ユニフォームを渡すと、あの頃にはわからなかった中学生らしい笑顔を山本武は浮かべていた。
その笑顔は、あの夕陽みたいに眩しい。
「ところで…よ。」
『はい。』
「その包帯、どうしたんだよ?結構…ひでぇのな。」
『あ、これは…』
「まさか、ツナに!?」
ガシッ、とあたしの肩を掴む山本武の顔は、あの頃とは違う…あたしを心配してくれている目だった。
『…違いますよ。あたしがただ、ドジしただけです。』
「そ、そうか…」
あたしの肩から手を離すと、山本武はユニフォームを鞄へしまった。
そうだ、試合は明日なんだった。
『あたし…今度こそは、皆さんと仲良くいられると思っていました。』
ポツリと呟いた一言を、山本武は聞き逃さなかった。
「何言ってんだよ?俺達はもう戦う必要はねぇんだぜ?
ナマエが…ツナから離れてくれんならな。」
『っ、それは…無理です。』
あたしがそう断ると、山本武は少し困ったような笑みになった。
「まぁ…ナマエが任務をやり遂げたいって気持ちもわからねぇわけでもないけどな。

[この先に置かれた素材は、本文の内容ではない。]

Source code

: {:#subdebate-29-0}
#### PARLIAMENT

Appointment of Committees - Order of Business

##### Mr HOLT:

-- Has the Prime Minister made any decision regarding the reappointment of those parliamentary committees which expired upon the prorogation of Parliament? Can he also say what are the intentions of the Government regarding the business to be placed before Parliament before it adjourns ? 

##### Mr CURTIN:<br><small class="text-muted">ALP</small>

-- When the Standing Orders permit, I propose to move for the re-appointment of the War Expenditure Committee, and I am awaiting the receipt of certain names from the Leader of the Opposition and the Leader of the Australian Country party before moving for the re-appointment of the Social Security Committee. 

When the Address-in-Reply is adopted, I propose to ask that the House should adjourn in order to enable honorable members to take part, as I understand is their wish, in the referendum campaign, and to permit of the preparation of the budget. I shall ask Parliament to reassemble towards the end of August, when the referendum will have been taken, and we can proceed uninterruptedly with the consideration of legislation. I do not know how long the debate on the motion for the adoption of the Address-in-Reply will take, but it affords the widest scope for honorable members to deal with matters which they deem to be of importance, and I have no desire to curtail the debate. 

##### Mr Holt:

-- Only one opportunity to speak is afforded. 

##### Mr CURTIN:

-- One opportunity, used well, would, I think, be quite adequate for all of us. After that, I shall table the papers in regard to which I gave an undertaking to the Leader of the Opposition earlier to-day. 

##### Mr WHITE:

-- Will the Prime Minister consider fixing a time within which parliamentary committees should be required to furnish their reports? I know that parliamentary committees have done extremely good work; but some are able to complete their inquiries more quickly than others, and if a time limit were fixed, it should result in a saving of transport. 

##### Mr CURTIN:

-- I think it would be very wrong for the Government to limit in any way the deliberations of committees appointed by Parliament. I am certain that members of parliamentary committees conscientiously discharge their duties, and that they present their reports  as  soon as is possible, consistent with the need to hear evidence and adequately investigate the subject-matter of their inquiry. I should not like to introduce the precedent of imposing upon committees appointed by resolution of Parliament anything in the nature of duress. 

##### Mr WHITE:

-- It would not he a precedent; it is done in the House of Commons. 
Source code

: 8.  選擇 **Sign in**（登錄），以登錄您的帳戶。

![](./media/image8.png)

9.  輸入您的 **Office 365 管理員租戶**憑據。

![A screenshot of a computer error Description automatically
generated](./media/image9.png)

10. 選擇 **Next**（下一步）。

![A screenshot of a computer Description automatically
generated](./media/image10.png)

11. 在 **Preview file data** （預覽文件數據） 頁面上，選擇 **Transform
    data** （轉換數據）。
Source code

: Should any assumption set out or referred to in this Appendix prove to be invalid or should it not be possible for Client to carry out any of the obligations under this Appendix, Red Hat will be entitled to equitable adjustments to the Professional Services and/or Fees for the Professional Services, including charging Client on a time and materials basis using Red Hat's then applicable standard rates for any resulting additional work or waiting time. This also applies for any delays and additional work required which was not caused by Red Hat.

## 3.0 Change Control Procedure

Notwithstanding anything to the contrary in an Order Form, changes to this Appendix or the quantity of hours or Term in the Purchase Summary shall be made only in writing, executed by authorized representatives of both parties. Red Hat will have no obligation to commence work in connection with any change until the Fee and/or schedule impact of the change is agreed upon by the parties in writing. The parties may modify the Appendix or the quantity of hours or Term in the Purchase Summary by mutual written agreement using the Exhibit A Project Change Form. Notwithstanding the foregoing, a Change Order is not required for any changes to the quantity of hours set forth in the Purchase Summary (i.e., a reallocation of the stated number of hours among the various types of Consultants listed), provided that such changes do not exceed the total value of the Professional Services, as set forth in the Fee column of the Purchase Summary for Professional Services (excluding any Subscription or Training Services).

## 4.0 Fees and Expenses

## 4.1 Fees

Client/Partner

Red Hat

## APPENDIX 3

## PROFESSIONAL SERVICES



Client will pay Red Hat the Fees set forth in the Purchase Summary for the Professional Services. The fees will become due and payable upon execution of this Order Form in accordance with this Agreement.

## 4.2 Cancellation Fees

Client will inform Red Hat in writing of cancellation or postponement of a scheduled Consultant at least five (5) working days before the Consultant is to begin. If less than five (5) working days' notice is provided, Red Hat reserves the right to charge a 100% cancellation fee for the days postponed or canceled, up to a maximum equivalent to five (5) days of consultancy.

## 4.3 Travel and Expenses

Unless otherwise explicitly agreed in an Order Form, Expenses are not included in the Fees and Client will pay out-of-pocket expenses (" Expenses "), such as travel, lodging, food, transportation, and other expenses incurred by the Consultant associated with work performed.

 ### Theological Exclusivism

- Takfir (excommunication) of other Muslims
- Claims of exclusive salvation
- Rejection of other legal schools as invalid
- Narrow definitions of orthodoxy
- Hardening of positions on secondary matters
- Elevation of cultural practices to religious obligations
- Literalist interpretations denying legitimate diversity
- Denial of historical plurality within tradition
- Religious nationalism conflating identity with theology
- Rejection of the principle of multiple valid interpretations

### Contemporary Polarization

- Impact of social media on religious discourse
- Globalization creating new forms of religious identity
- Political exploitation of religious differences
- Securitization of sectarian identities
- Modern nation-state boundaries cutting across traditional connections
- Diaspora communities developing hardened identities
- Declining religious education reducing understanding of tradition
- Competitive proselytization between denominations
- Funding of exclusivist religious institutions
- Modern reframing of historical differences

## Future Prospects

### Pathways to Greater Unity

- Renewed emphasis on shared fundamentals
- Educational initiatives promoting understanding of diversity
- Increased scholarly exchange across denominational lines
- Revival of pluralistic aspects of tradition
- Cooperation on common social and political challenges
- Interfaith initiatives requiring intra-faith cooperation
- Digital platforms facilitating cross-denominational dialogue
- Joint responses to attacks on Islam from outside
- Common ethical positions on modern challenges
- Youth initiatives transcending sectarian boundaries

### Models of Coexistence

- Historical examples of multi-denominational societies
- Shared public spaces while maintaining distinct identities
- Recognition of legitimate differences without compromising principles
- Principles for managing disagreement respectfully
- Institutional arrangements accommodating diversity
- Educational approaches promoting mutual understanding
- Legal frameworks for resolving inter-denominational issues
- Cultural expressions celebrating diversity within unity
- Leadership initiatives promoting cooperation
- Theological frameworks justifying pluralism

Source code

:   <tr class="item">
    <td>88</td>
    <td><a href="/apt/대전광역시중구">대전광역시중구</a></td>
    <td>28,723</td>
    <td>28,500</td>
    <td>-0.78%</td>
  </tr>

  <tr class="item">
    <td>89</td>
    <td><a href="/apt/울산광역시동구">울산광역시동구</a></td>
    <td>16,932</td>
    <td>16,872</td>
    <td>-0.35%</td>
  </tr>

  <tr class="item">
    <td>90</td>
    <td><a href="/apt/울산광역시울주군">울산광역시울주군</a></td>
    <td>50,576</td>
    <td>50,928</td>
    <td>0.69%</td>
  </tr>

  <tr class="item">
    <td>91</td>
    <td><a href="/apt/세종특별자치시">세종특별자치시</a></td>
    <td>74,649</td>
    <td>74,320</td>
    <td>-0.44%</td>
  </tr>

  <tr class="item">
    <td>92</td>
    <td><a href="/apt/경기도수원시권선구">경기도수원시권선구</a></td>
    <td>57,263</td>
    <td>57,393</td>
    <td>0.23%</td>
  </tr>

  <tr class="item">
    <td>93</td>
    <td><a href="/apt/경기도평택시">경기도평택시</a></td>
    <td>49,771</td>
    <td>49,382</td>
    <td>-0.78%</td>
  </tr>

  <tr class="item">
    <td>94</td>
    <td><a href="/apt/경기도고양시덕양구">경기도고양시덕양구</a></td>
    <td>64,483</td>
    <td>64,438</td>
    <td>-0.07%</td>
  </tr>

」
鞄を背負うと、山本武はあたしの頭を軽く叩いた。
「でもな…ナマエはいつか、ツナを守る事に後悔する時が来る。そしたら、いつでも来いよ。」
『……』
「な?ナマエ。」
『…どうして?』
「え…」
『どうして、3ヶ月前までは仮にも敵同士だったあたしに…そんな優しくするんですか?』
「何でって…」
山本武は、一度困ったような顔をした。
「仲間だから…だろ?」
『……』
「じゃあな、ナマエ。試合、ぜってぇ勝つからよ。」
山本武は、ニカッと笑って、走って教室を出ていった。
『仲間、ねぇ…』
何故だか、安そうな言葉に聴こえた。